I’m sure you’ve all found yourself faced with the necessity of negotiating with some hard-head that just seemed determined to be difficult. No matter how logical your position, or how illogical their own, they refuse to see reason or accept any opinion other than theirs.
They may be a supplier, a customer, a co-worker or the other person in a fender-bender. Regardless of who it is, it’s frustrating to try to communicate with someone that’s only interested in what THEY have to say. Why do some people do that? I imagine they’re probably just obsessed with winning. The secret is to make them think they are winning, even if they’re not.
Communication has to be a two-way street. If one party refuses to listen, then it’s not communication. Here are some methods that can sometimes defuse the situation, and get a dialog flowing, though.
Turn the Table
One method that I’ve often used, once it becomes obvious that the other party has simply dug in their heels and refuses to hear my opinion, is role reversal. I start out with something like, “From what you’re saying, I can understand why you might think that”, or “I suppose I might feel the same in your position.”
That usually gets them to at least pause for a moment, and hopefully calm down a little. I then follow it up by accurately repeating “what I understand” of what they’ve been saying to me. Often, upon hearing it repeated to them, they’ll actually start tearing down their own statements! Then I’ll ask them what they think would be their opinion, if they were in my shoes. At that point, they’ll usually revert to trying to tear down MY opinion, so I let them, maybe injecting a probing question now and then.
Usually, they’ll begin to see a little reason in my viewpoint, and I’ll offer similar support to some of their points, just to keep the dialog moving. We can usually arrive at a compromise, or at least, an “agree to disagree” position that we can both live with. If a standoff continues, as it occasionally does, the best you can hope for is a walk-away, with no resolution. That’s usually better than coming to blows.

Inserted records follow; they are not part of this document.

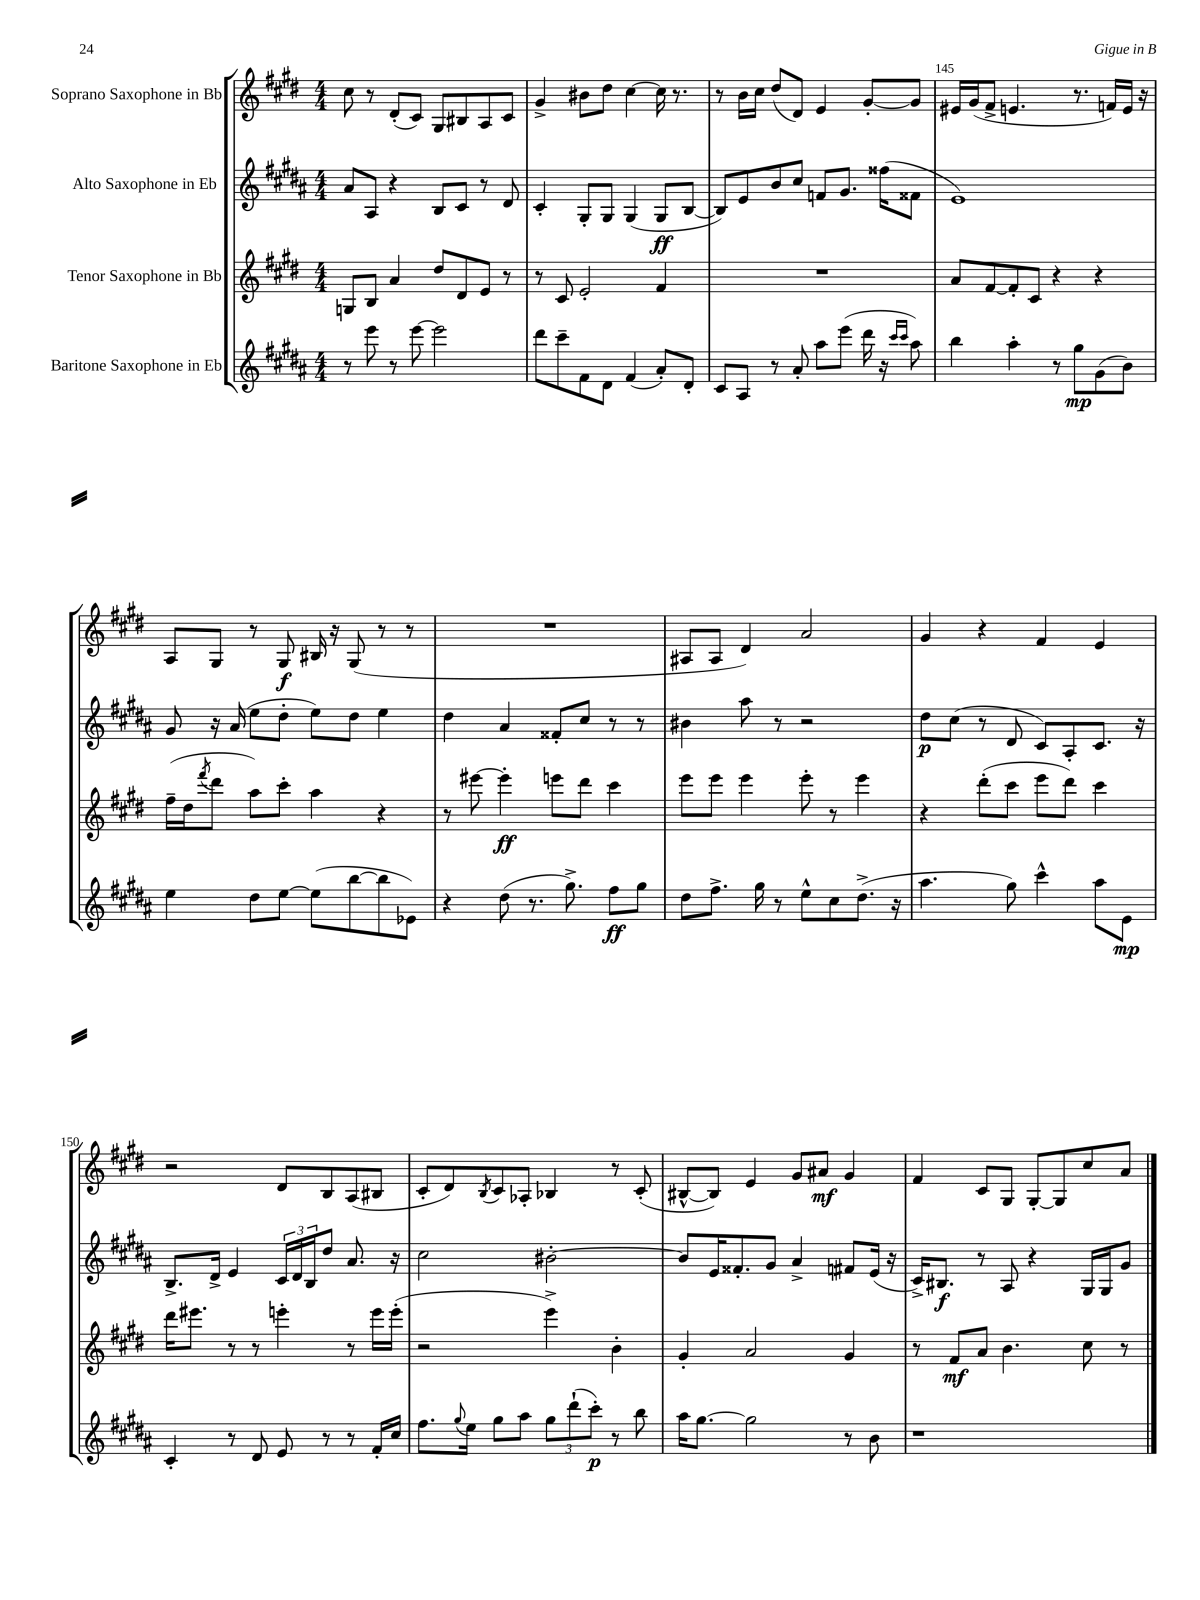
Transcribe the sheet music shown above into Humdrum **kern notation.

**kern	**dynam	**kern	**dynam	**kern	**dynam	**kern	**dynam
*part4	*part4	*part3	*part3	*part2	*part2	*part1	*part1
*staff4	*staff4	*staff3	*staff3	*staff2	*staff2	*staff1	*staff1
*I"Baritone Saxophone in Eb	*	*I"Tenor Saxophone in Bb	*	*I"Alto Saxophone in Eb	*	*I"Soprano Saxophone in Bb	*
*clefG2	*	*clefG2	*	*clefG2	*	*clefG2	*
*k[f#c#g#d#a#]	*	*k[f#c#g#d#]	*	*k[f#c#g#d#a#]	*	*k[f#c#g#d#]	*
*M4/4	*	*M4/4	*	*M4/4	*	*M4/4	*
=142	=142	=142	=142	=142	=142	=142	=142
8r	.	8Gn/L	.	8a#/L	.	8cc#\	.
8eee\	.	8B/J	.	8A#/J	.	8r	.
8r	.	4a/	.	4r	.	(8d#'/L	.
[8eee\	.	.	.	.	.	8c#/J)	.
2eee\]	.	8dd#/L	.	8B/L	.	8G#/L	.
.	.	8d#/	.	8c#/J	.	8B#X/	.
.	.	8e/J	.	8r	.	8A/	.
.	.	8r	.	8d#/	.	8c#/J	.
=143	=143	=143	=143	=143	=143	=143	=143
8ddd#\L	.	8r	.	4c#'/	.	4g#^/	.
8ccc#~\	.	8c#/	.	.	.	.	.
8f#\	.	2e'/	.	8G#'/L	.	8b#X\L	.
8d#\J	.	.	.	8G#/J	.	8dd#\J	.
(4f#/	.	.	.	(4G#/	.	[4cc#\	.
8a#'/L)	.	4f#/	.	8G#/L	ff	16cc#\]	.
.	.	.	.	.	.	8.r	.
8d#'/J	.	.	.	[8B/J	.	.	.
=144	=144	=144	=144	=144	=144	=144	=144
8c#/L	.	1r	.	8B/L])	.	8r	.
8A#/J	.	.	.	8e/	.	16b\LL	.
.	.	.	.	.	.	16cc#\JJ	.
8r	.	.	.	8b/	.	(8dd#/L	.
8a#'/	.	.	.	8cc#/J	.	8d#/J)	.
8aa#\L	.	.	.	8fn/L	.	4e/	.
(8eee\J	.	.	.	8.g#/J	.	.	.
16ddd#\	.	.	.	.	.	[8g#'/L	.
16r	.	.	.	(16ff##X\KL	.	.	.
16qqccc#/LL	.	.	.	.	.	.	.
16qqccc#/JJ	.	.	.	.	.	.	.
8aa#\)	.	.	.	8f##X\J	.	8g#/J]	.
=145	=145	=145	=145	=145	=145	=145	=145
4bb\	.	8a/L	.	1e)	.	16e#X/LL	.
.	.	.	.	.	.	(16g#/J	.
.	.	[8f#/	.	.	.	8f#^/J	.
4aa#'\	.	8f#'/]	.	.	.	4.en/	.
.	.	8c#/J	.	.	.	.	.
8r	.	4r	.	.	.	.	.
8gg#\L	mp	.	.	.	.	8.r	.
(8g#\	.	4r	.	.	.	.	.
.	.	.	.	.	.	16fn/LL)	.
8b\J)	.	.	.	.	.	16e/JJ	.
.	.	.	.	.	.	16r	.
!!LO:LB:g=z
=146	=146	=146	=146	=146	=146	=146	=146
4ee\	.	(16ff#~\LL	.	8g#/	.	8A/L	.
.	.	16dd#\J	.	.	.	.	.
.	.	8qfff#/	.	.	.	.	.
.	.	8ddd#\J	.	16r	.	8G#/J	.
.	.	.	.	(16a#/	.	.	.
8dd#\L	.	8aa\L)	.	8ee\L	.	8r	.
[8ee\J	.	8ccc#'\J	.	8dd#'\J	.	8G#/	f
(8ee\L]	.	4aa\	.	8ee\L)	.	16B#X/	.
.	.	.	.	.	.	16r	.
[8bb\	.	.	.	8dd#\J	.	(8G#/	.
8bb\]	.	4r	.	4ee\	.	8r	.
8e-X\J)	.	.	.	.	.	8r	.
=147	=147	=147	=147	=147	=147	=147	=147
4r	.	8r	.	4dd#\	.	1r	.
.	.	[8eee#X\	.	.	.	.	.
(8dd#\	.	4eee#'\]	ff	4a#/	.	.	.
8.r	.	.	.	.	.	.	.
.	.	8eeen\L	.	8f##X'/L	.	.	.
8.gg#^\)	.	.	.	.	.	.	.
.	.	8ddd#\J	.	8cc#/J	.	.	.
8ff#\L	ff	4ccc#\	.	8r	.	.	.
8gg#\J	.	.	.	8r	.	.	.
=148	=148	=148	=148	=148	=148	=148	=148
8dd#\L	.	8eee\L	.	4b#X\	.	8A#X/L	.
8.ff#^\J	.	8eee\J	.	.	.	8A#/J	.
.	.	4eee\	.	8aa#\	.	4d#/)	.
16gg#\	.	.	.	.	.	.	.
8r	.	.	.	8r	.	.	.
8ee^^\L	.	8eee'\	.	2r	.	2a/	.
8cc#\	.	8r	.	.	.	.	.
(8.dd#^\J	.	4eee\	.	.	.	.	.
16r	.	.	.	.	.	.	.
=149	=149	=149	=149	=149	=149	=149	=149
4.aa#\	.	4r	.	8dd#\L	p	4g#/	.
.	.	.	.	(8cc#\J	.	.	.
.	.	(8ddd#'\L	.	8r	.	4r	.
8gg#\)	.	8ccc#\J	.	8d#/	.	.	.
4ccc#^^\	.	8eee\L	.	8c#/L)	.	4f#/	.
.	.	8ddd#\J)	.	8A#'/	.	.	.
8aa#\L	.	4ccc#\	.	8.c#/J	.	4e/	.
8e\J	mp	.	.	.	.	.	.
.	.	.	.	16r	.	.	.
!!LO:LB:g=z
=150	=150	=150	=150	=150	=150	=150	=150
4c#'/	.	16ddd#\KL	.	8.B^/L	.	2r	.
.	.	8.eee#X\J	.	.	.	.	.
.	.	.	.	16d#^/Jk	.	.	.
8r	.	8r	.	4e/	.	.	.
8d#/	.	8r	.	.	.	.	.
8e/	.	4eeen'\	.	24c#/LL	.	8d#/L	.
.	.	.	.	24d#/	.	.	.
.	.	.	.	24B/J	.	.	.
8r	.	.	.	8dd#/J	.	8B/	.
8r	.	8r	.	8.a#/	.	(8A/	.
16f#'/LL	.	16eee\LL	.	.	.	8B#X/J	.
16cc#/JJ	.	(16eee'\JJ	.	16r	.	.	.
=151	=151	=151	=151	=151	=151	=151	=151
8.ff#\L	.	2r	.	2cc#\	.	8c#'/L	.
.	.	.	.	.	.	8d#/)	.
8qqgg#/	.	.	.	.	.	.	.
16ee\Jk	.	.	.	.	.	.	.
.	.	.	.	.	.	8qB/	.
8gg#\L	.	.	.	.	.	8c#/	.
8aa#\J	.	.	.	.	.	8A-X'/J	.
12gg#\L	.	4eee^\)	.	[2b#X'\	.	4B-X/	.
(12ddd#`\	.	.	.	.	.	.	.
12ccc#'\J)	p	.	.	.	.	.	.
8r	.	4b'\	.	.	.	8r	.
8bb\	.	.	.	.	.	(8c#'/	.
=152	=152	=152	=152	=152	=152	=152	=152
16aa#\KL	.	4g#'/	.	8b#/L]	.	[8B#X^^/L	.
[8.gg#\J	.	.	.	.	.	.	.
.	.	.	.	16e/K	.	8B#/J])	.
.	.	.	.	8.f##X'/	.	.	.
2gg#\]	.	2a/	.	.	.	4e/	.
.	.	.	.	8g#/J	.	.	.
.	.	.	.	4a#^/	.	8g#/L	.
.	.	.	.	.	.	8a#X/J	mf
8r	.	4g#/	.	8f#X/L	.	4g#/	.
8b\	.	.	.	(16e/Jk	.	.	.
.	.	.	.	16r	.	.	.
=153	=153	=153	=153	=153	=153	=153	=153
1r	.	8r	.	16c#^/KL)	.	4f#/	.
.	.	.	.	8.B#X/J	f	.	.
.	.	8f#/L	mf	.	.	.	.
.	.	8a/J	.	8r	.	8c#/L	.
.	.	4.b\	.	8A#/	.	8G#/J	.
.	.	.	.	4r	.	[8G#'/L	.
.	.	.	.	.	.	8G#/]	.
.	.	8cc#\	.	16G#/LL	.	8cc#/	.
.	.	.	.	16G#/J	.	.	.
.	.	8r	.	8g#/J	.	8a/J	.
==	==	==	==	==	==	==	==
*-	*-	*-	*-	*-	*-	*-	*-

The key is, there has to be two-way communication or there will never be any agreement. And the best way to get someone to listen is to get them to talk about what you want them to listen to. They may be able to tune YOU out, but not many people can ignore themselves.
Take a Time-out
Another method is to simply defer the situation until everyone’s calmed down. You might say something like, “I think we both may be getting too emotional right now. I can see why you think there’s some merit in your argument, but until I calm down, I don’t think I can be objective enough to give it the thought it deserves, and I want to keep an open mind. Why don’t you recap your points for me one more time, so I can absorb the details, and we’ll get together tomorrow, so we can work this out?”
Here, you’re hinting that they may have some valid points, but you’re not really committing to anything. You’re just getting a time-out, which will help to defuse the situation, while at the same time, you’re telling them that you want to work it out, and you’re giving them some hope that you might be swayed. In my experience, most people will go along with this.
Notice that I did say “most”. There’s the occasional hard-head that will just insist that he wants to deal with it “right now!” My response to that is, “Go right ahead. And I’ll do the same. Then, we can compare notes tomorrow.”
Having some hard-headedness thrown right back at them doesn’t always please them, but my attitude is, if there’s going to be any hard-headedness employed, it’s going to be on MY terms. Like any negotiation process, the key is to be in control. Lose that and you’ll lose the entire process.
Dealing with hard-heads do take a lot of self-control and proper strategy or else you’ll lose in the end. I like the strategy of just agreeing first with the hard-heads and let them think for themselves if what they think are really right.